> _Supplied records_:
-- -- --

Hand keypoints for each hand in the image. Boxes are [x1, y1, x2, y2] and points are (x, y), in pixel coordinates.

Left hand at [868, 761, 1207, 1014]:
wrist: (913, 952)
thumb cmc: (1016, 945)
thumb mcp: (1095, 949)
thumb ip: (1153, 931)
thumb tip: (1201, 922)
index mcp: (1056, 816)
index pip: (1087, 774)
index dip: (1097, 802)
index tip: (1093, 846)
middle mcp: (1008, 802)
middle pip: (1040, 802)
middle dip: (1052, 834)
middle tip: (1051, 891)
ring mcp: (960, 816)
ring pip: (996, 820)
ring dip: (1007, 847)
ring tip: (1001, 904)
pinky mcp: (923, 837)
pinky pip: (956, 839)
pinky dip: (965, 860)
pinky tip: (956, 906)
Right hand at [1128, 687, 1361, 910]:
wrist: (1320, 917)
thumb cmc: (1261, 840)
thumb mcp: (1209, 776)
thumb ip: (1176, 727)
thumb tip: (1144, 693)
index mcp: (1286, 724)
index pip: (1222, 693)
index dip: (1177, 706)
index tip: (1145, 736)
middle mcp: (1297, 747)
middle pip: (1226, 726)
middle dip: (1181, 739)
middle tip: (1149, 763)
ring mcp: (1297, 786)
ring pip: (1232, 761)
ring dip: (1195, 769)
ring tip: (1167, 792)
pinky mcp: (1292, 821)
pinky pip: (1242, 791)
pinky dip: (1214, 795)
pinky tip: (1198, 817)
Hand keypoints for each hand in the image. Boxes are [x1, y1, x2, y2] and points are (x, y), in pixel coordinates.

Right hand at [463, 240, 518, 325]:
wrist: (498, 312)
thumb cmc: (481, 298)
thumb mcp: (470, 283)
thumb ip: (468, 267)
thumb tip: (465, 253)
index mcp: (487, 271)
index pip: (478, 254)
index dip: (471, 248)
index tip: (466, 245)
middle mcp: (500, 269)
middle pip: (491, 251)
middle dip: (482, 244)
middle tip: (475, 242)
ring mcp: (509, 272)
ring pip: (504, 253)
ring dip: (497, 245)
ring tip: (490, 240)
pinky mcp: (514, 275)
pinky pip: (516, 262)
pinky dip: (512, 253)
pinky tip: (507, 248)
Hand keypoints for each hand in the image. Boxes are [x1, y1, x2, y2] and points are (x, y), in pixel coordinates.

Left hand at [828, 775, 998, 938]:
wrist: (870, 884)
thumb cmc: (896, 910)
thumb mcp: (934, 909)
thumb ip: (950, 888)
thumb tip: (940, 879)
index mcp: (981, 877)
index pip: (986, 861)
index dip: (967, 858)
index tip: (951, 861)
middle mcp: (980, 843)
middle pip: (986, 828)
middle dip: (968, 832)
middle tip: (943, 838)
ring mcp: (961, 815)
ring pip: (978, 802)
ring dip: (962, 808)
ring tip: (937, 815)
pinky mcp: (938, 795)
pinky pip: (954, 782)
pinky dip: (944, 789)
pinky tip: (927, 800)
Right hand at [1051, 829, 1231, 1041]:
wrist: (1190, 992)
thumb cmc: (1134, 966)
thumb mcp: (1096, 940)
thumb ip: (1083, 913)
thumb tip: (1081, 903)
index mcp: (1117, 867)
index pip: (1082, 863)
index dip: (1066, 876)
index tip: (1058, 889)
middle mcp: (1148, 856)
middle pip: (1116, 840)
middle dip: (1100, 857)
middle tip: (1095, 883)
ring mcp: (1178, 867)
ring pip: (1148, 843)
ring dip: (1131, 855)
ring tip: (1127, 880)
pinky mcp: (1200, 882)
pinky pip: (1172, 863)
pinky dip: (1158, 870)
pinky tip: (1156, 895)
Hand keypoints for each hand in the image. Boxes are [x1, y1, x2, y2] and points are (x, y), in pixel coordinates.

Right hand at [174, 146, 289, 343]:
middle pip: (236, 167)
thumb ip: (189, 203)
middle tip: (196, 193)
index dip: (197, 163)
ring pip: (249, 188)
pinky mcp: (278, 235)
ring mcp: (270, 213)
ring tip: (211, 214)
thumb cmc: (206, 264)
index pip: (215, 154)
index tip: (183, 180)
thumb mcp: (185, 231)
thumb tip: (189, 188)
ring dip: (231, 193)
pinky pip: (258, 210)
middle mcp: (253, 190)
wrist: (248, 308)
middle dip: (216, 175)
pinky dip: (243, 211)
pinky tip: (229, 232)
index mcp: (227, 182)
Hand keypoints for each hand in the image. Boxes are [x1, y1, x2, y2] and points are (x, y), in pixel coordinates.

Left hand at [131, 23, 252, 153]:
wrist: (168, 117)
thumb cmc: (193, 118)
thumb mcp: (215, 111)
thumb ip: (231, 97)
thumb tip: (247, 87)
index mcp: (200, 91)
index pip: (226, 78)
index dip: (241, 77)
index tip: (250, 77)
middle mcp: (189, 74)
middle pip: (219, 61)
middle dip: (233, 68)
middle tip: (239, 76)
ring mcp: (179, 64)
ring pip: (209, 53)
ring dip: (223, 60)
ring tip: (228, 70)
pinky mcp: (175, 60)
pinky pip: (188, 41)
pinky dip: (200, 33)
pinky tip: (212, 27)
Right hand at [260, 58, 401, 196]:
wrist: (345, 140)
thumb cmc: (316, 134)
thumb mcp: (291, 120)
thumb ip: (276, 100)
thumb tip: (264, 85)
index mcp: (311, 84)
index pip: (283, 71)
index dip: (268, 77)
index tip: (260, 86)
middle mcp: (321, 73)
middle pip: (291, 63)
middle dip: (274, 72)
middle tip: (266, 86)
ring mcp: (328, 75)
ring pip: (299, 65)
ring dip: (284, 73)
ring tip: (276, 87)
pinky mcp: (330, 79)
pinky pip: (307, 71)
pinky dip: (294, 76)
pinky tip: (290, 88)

-- -- --

> _Problem statement_: Whenever "Left" occurs in a line above, copy that line.

> _Result of the exercise_:
Left hand at [868, 761, 1207, 1014]:
Left hand at [828, 775, 998, 938]:
Left hand at [131, 23, 252, 153]:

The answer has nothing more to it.